Note that in the convolutional process, the sigmoid and tanh activation function are replaced as leaky ReLU. This not only avoids the problems of gradient disappearance and gradient explosion caused by sigmoid and tanh, but also avoids the problem of neuron death in the negative half-axis of the traditional ReLU function. The detailed leaky ReLU is formulated as:

$$f(x)=\left\{\begin{array}{ll}\alpha x\hspace{0.33em}\hspace{0.33em}\hspace{0.33em}\hspace{0.33em}\hspace{0.33em}\hspace{0.33em}& x\le 0\\ x\hspace{0.33em}\hspace{0.33em}\hspace{0.33em}\hspace{0.33em}\hspace{0.33em}\hspace{0.33em}& x>0\end{array}\right.$$

(1)

where α is the leaky ReLU negative axis slope.

In addition, to inhibit overfitting of the model, the dropout layers are added after each pooling layer in the training process, improving the generalization of the model by randomly deleting neurons under the given probability.

4.3. LSTM Layer

The third part is the LSTM layer. Since RSW data are time-series data, and the CNN has poor ability in processing time-series information, in order to better extract the time correlation characteristics of the data, the LSTM network is introduced to further learn the time correlations of features. The LSTM network is an improvement of the recurrent neural network RNN, which can effectively avoid the problem of gradient vanishing and exploding by selectively adding and forgetting previous information through three gate control units: an input gate, forgetting gate, and output gate. Details of the LSTM methods can be referenced in the related research [35,36].

In our paper, the input of LSTM is the extracted feature matrix (1 × 58 × 24) from CNN, while the output is denoted as H = [h₁, h₂, ..., h_r] where r is set as 58. The h_t of step t is calculated as follows [33]:

$$\left\{\begin{array}{l}{i}_t=\sigma (W_i{h}_{t-1}+U_i{p}_t+b_i)\hfill \\ f_t=\sigma (W_f{p}_t+U_f{h}_{t-1}+b_f)\hfill \\ {\tilde{c}}_t=\tanh (W_c{p}_t+U_c{h}_{t-1}+b_c)\hfill \\ c_t=f_t\otimes c_{t-1}+i_t\otimes {\tilde{c}}_t\hfill \\ o_t=\sigma (W_o{p}_t+U_o{h}_{t-1}+b_o)\hfill \\ h_t=o_t\otimes \tanh (c_t)\hfill \end{array}\right.$$

(2)

Entries supplied:
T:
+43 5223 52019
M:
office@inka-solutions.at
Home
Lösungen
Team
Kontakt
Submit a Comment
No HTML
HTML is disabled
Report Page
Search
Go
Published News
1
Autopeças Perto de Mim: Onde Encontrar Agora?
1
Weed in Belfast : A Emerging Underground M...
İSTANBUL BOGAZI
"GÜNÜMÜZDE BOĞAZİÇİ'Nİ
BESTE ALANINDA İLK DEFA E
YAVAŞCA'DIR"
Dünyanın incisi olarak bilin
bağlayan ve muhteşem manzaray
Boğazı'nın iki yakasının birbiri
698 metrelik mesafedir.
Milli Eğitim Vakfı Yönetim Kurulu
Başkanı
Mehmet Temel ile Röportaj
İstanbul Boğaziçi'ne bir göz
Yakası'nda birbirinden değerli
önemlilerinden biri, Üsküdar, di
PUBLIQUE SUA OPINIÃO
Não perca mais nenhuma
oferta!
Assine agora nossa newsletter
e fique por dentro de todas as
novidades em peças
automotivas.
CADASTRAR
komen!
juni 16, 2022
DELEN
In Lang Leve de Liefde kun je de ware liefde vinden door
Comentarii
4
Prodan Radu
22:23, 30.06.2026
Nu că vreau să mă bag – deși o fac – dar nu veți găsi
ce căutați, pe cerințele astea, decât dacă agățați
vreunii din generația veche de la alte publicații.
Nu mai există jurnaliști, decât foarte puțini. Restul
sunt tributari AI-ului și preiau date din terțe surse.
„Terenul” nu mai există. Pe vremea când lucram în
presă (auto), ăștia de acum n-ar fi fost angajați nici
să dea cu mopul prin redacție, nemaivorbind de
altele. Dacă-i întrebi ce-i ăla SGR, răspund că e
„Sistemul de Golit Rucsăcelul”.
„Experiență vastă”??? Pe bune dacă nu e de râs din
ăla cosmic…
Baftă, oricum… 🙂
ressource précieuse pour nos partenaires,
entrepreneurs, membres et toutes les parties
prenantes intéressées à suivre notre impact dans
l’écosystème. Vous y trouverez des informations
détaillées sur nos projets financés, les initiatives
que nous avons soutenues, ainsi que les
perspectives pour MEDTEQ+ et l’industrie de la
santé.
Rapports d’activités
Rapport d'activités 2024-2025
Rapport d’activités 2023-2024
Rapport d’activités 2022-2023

Activity: Rename "forgetting gate" as "forget gate" in the LSTM layer passage, then write out the passage again starting with "The third part" and going on through "related research [35,36].". The material is not needed for anything here.

Result:
The third part is the LSTM layer. Since RSW data are time-series data, and the CNN has poor ability in processing time-series information, in order to better extract the time correlation characteristics of the data, the LSTM network is introduced to further learn the time correlations of features. The LSTM network is an improvement of the recurrent neural network RNN, which can effectively avoid the problem of gradient vanishing and exploding by selectively adding and forgetting previous information through three gate control units: an input gate, forget gate, and output gate. Details of the LSTM methods can be referenced in the related research [35,36].